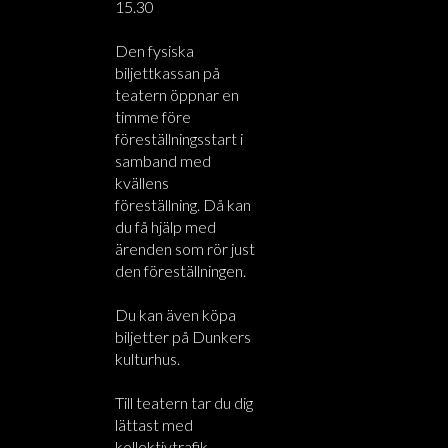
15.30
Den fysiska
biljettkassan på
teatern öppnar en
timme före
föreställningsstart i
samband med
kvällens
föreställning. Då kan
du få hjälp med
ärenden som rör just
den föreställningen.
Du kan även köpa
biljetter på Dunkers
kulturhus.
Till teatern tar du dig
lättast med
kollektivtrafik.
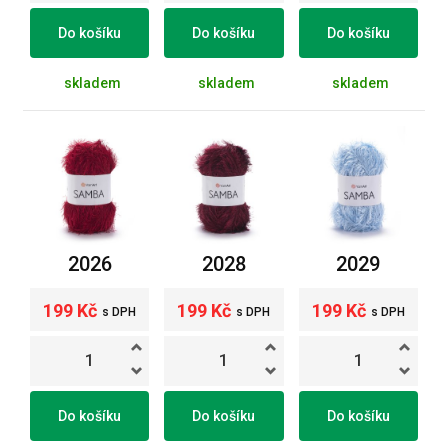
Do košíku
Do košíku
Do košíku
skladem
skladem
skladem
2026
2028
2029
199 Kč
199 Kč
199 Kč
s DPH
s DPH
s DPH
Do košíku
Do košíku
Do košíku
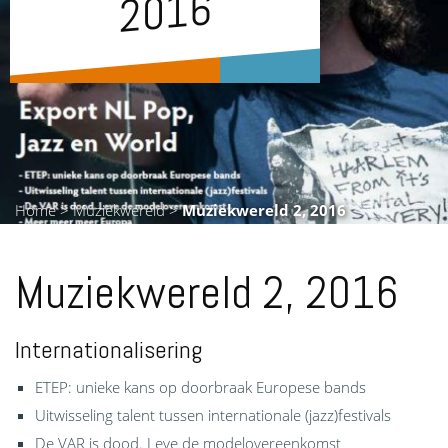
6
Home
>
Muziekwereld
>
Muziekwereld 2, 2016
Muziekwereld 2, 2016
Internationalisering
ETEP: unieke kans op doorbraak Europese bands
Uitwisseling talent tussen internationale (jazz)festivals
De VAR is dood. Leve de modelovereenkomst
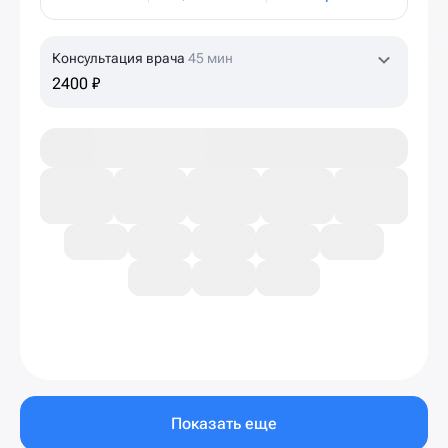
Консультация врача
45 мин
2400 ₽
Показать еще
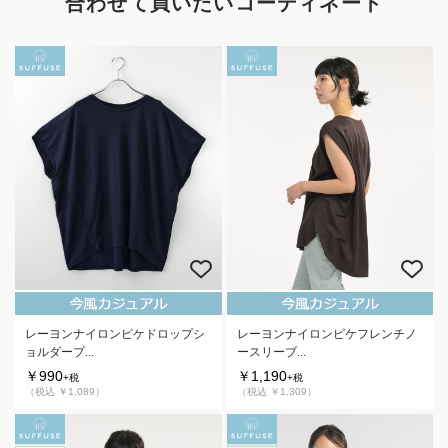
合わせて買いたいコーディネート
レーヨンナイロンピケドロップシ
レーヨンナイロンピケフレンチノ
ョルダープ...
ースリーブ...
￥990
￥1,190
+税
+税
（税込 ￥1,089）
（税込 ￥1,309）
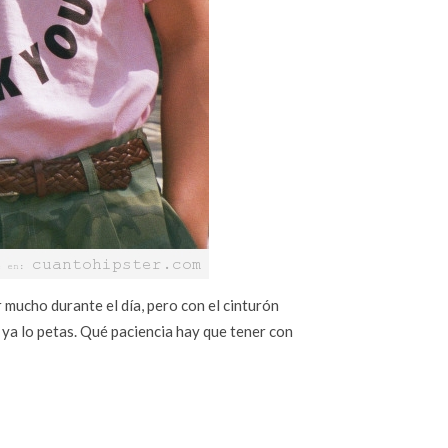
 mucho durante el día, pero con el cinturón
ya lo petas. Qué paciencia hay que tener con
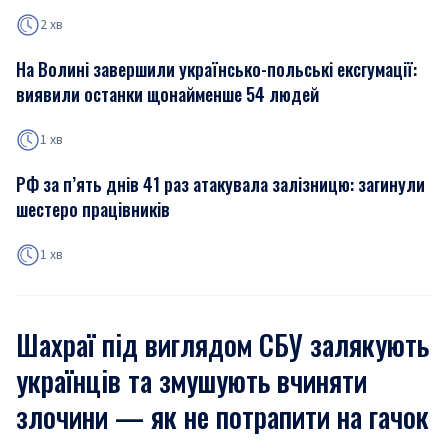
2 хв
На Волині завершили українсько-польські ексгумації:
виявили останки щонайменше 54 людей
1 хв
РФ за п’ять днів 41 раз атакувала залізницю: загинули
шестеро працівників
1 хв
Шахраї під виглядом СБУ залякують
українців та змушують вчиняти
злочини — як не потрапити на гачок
+++
> **TASK STATEMENT**:
Reproduce the text of every entry above, line for line and without alteration, leaving out the picture markers.

> **TASK SOLUTION**:
15.30
Den fysiska
biljettkassan på
teatern öppnar en
timme före
föreställningsstart i
samband med
kvällens
föreställning. Då kan
du få hjälp med
ärenden som rör just
den föreställningen.
Du kan även köpa
biljetter på Dunkers
kulturhus.
Till teatern tar du dig
lättast med
kollektivtrafik.
Do košíku
Do košíku
Do košíku
skladem
skladem
skladem
2026
2028
2029
199 Kč
199 Kč
199 Kč
s DPH
s DPH
s DPH
Do košíku
Do košíku
Do košíku
6
Home
>
Muziekwereld
>
Muziekwereld 2, 2016
Muziekwereld 2, 2016
Internationalisering
ETEP: unieke kans op doorbraak Europese bands
Uitwisseling talent tussen internationale (jazz)festivals
De VAR is dood. Leve de modelovereenkomst
Консультация врача
45 мин
2400 ₽
Показать еще
合わせて買いたいコーディネート
レーヨンナイロンピケドロップシ
レーヨンナイロンピケフレンチノ
ョルダープ...
ースリーブ...
￥990
￥1,190
+税
+税
（税込 ￥1,089）
（税込 ￥1,309）
 mucho durante el día, pero con el cinturón
ya lo petas. Qué paciencia hay que tener con
2 хв
На Волині завершили українсько-польські ексгумації:
виявили останки щонайменше 54 людей
1 хв
РФ за п’ять днів 41 раз атакувала залізницю: загинули
шестеро працівників
1 хв
Шахраї під виглядом СБУ залякують
українців та змушують вчиняти
злочини — як не потрапити на гачок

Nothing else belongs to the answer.